The oldest group of non-indigenous Russians to make their home in the Siberian steppe were the Cossacks and Old Believers.  The Cossacks appeared before anyone else but were quickly disgruntled by the lack of eligible women in the entirely male settlements.  The arrival of Old Believer families—exiled after the Great Schism to provide women and farm labor—quickly remedied the situation, while bringing out the distinctions between the roles of men and women.  The greatest separation was the splitting of the house itself into male and female sides; families were expected to adhere to this rigid boundary regardless of their marital status.  Women also spent a large portion of their time sewing bright clothing for themselves and their families, as well as teaching their children the traditional songs passed down through the ages.

Girls 3 

The wives of the Decembrist revolutionaries also left their mark on the Siberian landscape.  Mostly noblewomen who chose to renounce their wealth and social position in European Russia to follow their exiled husbands, they brought with them the culture and education severely lacking in a land of wooden huts and labor camps.  Their independence and strength refused to desert them even under the harshest conditions, and they succeeded in building up a relatively sophisticated city without the help of husbands or other strong male leaders.

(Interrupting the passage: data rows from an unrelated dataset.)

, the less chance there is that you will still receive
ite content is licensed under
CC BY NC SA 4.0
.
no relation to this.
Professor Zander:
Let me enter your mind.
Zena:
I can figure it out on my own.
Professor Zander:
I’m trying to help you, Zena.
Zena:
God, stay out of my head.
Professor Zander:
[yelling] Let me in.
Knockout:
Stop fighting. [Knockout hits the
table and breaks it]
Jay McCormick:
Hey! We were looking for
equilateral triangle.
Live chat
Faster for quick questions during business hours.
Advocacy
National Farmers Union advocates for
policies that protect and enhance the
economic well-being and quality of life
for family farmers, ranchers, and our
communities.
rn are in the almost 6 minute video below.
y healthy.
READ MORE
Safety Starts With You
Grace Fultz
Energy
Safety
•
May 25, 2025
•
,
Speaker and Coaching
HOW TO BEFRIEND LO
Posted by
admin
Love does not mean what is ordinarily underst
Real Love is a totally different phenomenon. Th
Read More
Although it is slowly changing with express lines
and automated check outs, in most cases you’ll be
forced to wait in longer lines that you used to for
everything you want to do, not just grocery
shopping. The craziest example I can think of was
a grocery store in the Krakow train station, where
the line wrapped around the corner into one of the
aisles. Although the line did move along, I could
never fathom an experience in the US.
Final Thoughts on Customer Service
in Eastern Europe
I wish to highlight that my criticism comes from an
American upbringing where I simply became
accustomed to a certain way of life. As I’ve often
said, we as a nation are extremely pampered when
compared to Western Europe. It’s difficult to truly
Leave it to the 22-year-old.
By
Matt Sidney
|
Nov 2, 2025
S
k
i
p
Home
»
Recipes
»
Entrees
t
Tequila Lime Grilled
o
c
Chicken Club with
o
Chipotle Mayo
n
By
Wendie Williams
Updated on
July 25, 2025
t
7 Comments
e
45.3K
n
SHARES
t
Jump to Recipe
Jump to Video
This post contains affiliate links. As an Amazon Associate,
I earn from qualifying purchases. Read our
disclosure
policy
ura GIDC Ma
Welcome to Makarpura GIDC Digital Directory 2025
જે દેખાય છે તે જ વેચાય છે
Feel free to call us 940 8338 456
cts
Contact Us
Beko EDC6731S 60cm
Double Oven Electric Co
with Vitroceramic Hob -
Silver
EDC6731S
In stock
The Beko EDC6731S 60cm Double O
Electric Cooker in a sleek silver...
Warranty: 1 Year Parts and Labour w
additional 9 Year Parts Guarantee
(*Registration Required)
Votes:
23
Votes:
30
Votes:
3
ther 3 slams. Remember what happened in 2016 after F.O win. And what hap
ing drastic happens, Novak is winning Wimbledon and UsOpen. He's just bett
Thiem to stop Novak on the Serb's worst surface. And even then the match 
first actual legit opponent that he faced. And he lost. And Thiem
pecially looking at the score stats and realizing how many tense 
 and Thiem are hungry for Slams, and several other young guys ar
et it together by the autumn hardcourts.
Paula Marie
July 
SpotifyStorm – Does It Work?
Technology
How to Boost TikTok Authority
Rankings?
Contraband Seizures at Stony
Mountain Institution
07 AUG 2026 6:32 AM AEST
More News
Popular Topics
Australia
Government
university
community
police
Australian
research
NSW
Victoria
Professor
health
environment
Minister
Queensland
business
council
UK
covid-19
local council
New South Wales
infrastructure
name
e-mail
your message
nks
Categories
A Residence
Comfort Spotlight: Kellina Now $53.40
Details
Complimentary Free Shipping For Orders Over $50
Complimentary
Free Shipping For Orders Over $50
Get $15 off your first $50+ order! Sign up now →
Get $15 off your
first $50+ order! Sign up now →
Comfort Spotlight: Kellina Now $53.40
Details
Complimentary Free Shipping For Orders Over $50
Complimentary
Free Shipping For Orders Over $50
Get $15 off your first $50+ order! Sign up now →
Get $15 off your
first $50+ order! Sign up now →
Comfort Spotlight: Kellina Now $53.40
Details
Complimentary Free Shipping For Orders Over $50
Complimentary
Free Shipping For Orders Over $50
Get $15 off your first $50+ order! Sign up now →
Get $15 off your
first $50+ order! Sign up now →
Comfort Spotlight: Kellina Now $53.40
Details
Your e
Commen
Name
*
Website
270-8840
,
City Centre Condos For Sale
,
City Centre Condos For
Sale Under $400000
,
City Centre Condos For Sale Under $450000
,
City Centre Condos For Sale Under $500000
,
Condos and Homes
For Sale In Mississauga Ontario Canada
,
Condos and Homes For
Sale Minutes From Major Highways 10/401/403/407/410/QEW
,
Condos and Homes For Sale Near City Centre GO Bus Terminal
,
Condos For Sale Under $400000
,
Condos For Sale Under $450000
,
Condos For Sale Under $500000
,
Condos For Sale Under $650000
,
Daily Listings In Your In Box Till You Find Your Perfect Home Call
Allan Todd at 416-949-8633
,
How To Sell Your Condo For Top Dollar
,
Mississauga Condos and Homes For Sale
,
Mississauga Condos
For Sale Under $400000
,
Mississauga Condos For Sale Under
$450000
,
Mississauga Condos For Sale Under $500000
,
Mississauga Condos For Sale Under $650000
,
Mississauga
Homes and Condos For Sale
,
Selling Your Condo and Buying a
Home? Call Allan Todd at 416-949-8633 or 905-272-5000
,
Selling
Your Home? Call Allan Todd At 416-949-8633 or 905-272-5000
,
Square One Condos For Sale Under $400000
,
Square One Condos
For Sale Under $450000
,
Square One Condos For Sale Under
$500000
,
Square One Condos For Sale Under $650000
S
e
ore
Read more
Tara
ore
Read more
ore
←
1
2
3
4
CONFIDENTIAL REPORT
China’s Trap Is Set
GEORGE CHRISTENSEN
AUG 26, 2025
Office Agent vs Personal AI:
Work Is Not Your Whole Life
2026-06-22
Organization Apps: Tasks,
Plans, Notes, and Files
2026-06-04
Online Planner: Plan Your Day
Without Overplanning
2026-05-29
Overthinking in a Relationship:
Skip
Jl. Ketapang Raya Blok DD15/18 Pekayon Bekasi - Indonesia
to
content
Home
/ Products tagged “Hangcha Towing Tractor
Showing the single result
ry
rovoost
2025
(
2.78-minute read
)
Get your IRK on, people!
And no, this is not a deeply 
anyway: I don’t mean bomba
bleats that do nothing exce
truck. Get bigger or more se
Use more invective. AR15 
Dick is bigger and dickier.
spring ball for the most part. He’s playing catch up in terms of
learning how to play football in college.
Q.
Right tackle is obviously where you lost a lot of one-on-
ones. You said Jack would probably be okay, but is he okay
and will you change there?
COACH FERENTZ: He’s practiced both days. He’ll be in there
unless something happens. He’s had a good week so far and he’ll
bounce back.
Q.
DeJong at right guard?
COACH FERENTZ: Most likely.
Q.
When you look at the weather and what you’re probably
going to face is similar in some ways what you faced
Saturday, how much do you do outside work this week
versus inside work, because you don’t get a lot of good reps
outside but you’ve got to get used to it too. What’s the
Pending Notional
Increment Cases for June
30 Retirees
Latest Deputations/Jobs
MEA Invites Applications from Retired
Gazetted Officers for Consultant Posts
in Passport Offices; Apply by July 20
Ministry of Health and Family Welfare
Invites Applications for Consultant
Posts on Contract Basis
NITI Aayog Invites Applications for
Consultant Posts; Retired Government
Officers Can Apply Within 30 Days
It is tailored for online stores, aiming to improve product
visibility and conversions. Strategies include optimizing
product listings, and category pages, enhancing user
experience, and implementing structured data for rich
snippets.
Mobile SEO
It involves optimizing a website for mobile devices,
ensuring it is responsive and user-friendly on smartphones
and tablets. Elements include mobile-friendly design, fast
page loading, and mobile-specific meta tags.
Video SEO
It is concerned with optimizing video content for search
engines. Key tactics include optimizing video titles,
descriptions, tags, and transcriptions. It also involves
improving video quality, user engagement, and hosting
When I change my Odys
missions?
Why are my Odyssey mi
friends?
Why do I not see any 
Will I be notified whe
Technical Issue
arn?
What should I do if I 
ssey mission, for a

During our travels through Siberia, we were inspired to find an area where women were, and are, respected and regarded as important patrons of culture and religion.  They were required to break out of the traditional roles of mother and housewife; for example, the wives of the Decembrists had to endure severe deprivations while their husbands served prison sentences in the labor camps.  Under these circumstances, the women had to grow closer to each other and hold each other up, just as we formed a closer bond in our group and with Diana Osipovna.  Siberia is a land of delicate balances, and we were fortunate to be able to experience the gender balance in this area.